Anyway today I'm measuring out my Mom to send most of the ashes to my brother. I was surprised. While it's a very fine powder it's not light and doesn't make a mess which I'm very happy with. I kept a few scoops for myself and will take care of it one of these days. Since I don't seem to have a fire under my ass, I guess its not time to do it.

One of the things I really enjoyed about the weekend was sleeping in Saturday. While I sleep at my place half the week, I get up an go. To just lie around and then get some breakfast and sit was a nice change. Yesterday the Comic and I christened the grill with some steaks. We were domesticated and cooked together which was fun.
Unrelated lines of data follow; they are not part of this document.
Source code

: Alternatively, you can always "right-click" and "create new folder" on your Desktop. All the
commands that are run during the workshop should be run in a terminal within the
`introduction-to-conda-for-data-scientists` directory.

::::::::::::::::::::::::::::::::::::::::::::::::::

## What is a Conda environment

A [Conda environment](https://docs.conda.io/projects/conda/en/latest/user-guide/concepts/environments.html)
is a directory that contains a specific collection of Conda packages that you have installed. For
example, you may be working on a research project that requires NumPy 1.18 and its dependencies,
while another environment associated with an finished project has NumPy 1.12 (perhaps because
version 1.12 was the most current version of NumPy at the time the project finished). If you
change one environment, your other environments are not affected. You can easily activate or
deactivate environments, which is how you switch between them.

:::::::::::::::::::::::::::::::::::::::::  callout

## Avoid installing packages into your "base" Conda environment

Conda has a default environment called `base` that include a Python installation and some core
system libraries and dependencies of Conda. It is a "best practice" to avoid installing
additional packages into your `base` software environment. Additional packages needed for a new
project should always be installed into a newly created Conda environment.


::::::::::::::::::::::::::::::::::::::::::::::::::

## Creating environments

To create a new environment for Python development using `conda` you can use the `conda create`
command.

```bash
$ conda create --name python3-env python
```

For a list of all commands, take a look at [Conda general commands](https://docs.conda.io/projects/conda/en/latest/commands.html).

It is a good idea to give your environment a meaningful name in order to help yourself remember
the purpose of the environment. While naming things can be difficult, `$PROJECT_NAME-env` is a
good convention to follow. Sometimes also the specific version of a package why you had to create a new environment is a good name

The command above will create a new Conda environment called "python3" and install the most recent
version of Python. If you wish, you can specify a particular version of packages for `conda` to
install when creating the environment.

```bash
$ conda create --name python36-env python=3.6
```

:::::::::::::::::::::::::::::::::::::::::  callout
While I'm enjoying my time with her I'm seeing things that will probably become problems in the future. They bother me know mildly. We've talked about them. The Comic likes talking about it, but I don't know if she has what it takes to change. Most of the issues come from low self esteem which I know very well. So I don't enjoy how she will put her self down or self care. Like most things in the short term they are minor, but over decades these become major problems for me. Like all things time will tell if she really wants to change and all the question asking is part of it.

2 people had cathartic therapy:

I suddenly find myself wondering if the Comic reads this blog?

 

I for one hope that she does work on it. You two seem to really connect.